(ABOUT THIS EXERCISE) The output must match the entries below exactly, with pictures removed.

(EXTRACTED ENTRIES)
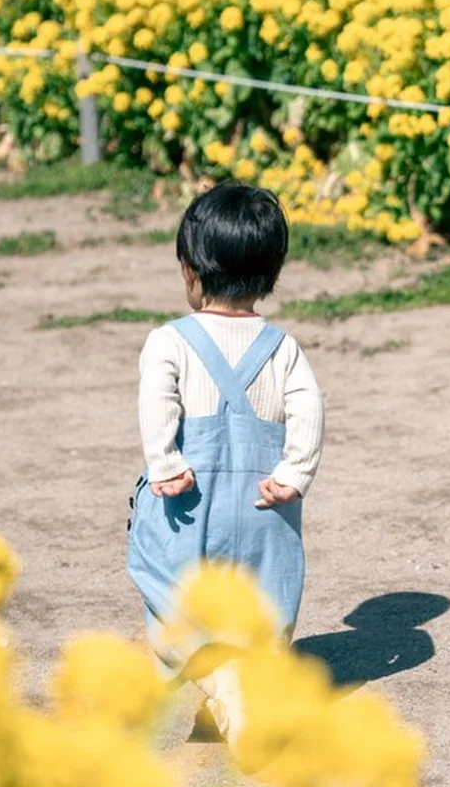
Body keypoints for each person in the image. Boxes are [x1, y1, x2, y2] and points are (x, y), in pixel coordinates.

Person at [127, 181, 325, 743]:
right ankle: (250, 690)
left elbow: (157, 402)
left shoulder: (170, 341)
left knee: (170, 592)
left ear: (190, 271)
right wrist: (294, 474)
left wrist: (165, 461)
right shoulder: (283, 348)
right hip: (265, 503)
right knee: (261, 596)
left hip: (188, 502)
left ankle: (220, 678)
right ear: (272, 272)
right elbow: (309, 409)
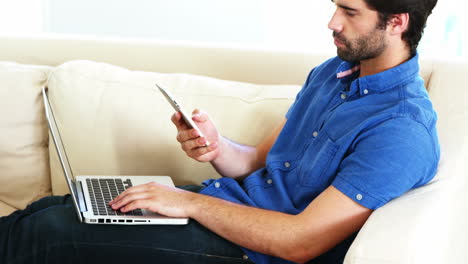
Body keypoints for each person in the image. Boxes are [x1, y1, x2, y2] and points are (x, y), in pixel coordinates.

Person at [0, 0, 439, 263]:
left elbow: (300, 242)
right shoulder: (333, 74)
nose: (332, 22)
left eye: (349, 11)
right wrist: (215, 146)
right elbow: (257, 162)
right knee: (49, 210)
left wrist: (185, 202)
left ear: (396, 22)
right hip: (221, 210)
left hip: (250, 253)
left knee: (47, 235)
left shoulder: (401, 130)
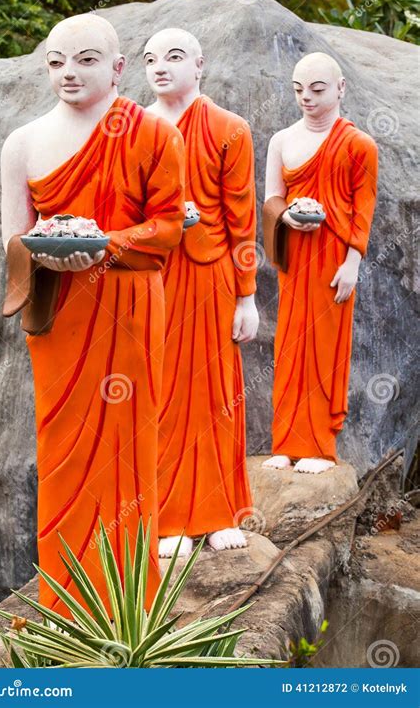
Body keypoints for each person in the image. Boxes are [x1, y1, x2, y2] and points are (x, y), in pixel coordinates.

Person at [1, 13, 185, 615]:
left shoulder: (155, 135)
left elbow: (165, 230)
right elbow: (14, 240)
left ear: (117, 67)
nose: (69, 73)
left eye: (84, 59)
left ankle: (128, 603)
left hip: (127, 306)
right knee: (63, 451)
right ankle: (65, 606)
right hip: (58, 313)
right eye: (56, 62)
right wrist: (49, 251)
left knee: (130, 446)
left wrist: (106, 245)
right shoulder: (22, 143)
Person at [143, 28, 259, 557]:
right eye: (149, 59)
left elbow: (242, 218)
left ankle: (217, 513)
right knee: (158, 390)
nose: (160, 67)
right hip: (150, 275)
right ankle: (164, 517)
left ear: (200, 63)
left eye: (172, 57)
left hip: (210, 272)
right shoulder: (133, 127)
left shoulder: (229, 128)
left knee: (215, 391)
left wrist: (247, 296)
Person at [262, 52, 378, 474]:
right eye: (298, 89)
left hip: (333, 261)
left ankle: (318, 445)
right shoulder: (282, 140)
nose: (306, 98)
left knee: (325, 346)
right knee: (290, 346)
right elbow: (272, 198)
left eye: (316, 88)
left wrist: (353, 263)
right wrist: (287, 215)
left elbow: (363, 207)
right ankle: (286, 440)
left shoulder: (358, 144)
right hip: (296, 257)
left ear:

(ANSWER SPACE)
Body keypoints for each person in the image. Boxes are [x1, y1, x2, y2] and points are (x, y), in pixel coordinates.

Person at [127, 181, 325, 743]:
right ankle: (250, 690)
left elbow: (157, 402)
left shoulder: (170, 341)
left knee: (170, 592)
left ear: (190, 271)
right wrist: (294, 474)
left wrist: (165, 461)
right shoulder: (283, 348)
right hip: (265, 503)
right knee: (261, 596)
left hip: (188, 502)
left ankle: (220, 678)
right ear: (272, 272)
right elbow: (309, 409)
Body keypoints for each person in the image. Boxes are [x1, y1, x2, y2] and points are (x, y), in pixel coordinates.

Person at [0, 0, 439, 263]:
left elbow: (300, 242)
right shoulder: (333, 74)
nose: (332, 22)
left eye: (349, 11)
right wrist: (215, 146)
right elbow: (257, 162)
right knee: (49, 210)
left wrist: (185, 202)
left ear: (396, 22)
right hip: (221, 210)
left hip: (250, 253)
left knee: (47, 235)
left shoulder: (401, 130)
Body keypoints for each person in the image. Boxes are [x1, y1, x2, y2] and points are (x, y), in pixel coordinates.

Person at [1, 13, 185, 615]:
left shoulder: (155, 135)
left elbow: (165, 230)
right elbow: (14, 240)
left ear: (117, 67)
nose: (69, 73)
left eye: (84, 59)
left ankle: (128, 603)
left hip: (127, 306)
right knee: (63, 451)
right ankle: (65, 606)
right hip: (58, 313)
right eye: (56, 62)
right wrist: (49, 251)
left knee: (130, 446)
left wrist: (106, 245)
right shoulder: (22, 143)
Person at [143, 28, 259, 557]:
right eye: (149, 59)
left elbow: (242, 218)
left ankle: (217, 513)
right knee: (158, 390)
nose: (160, 67)
right hip: (150, 275)
right ankle: (164, 517)
left ear: (200, 63)
left eye: (172, 57)
left hip: (210, 272)
right shoulder: (133, 127)
left shoulder: (229, 128)
left knee: (215, 391)
left wrist: (247, 296)
Person at [262, 52, 378, 474]:
right eye: (298, 89)
left hip: (333, 261)
left ankle: (318, 445)
right shoulder: (282, 140)
nose: (306, 98)
left knee: (325, 346)
right knee: (290, 346)
right elbow: (272, 198)
left eye: (316, 88)
left wrist: (353, 263)
right wrist: (287, 215)
left elbow: (363, 207)
right ankle: (286, 440)
left shoulder: (358, 144)
right hip: (296, 257)
left ear:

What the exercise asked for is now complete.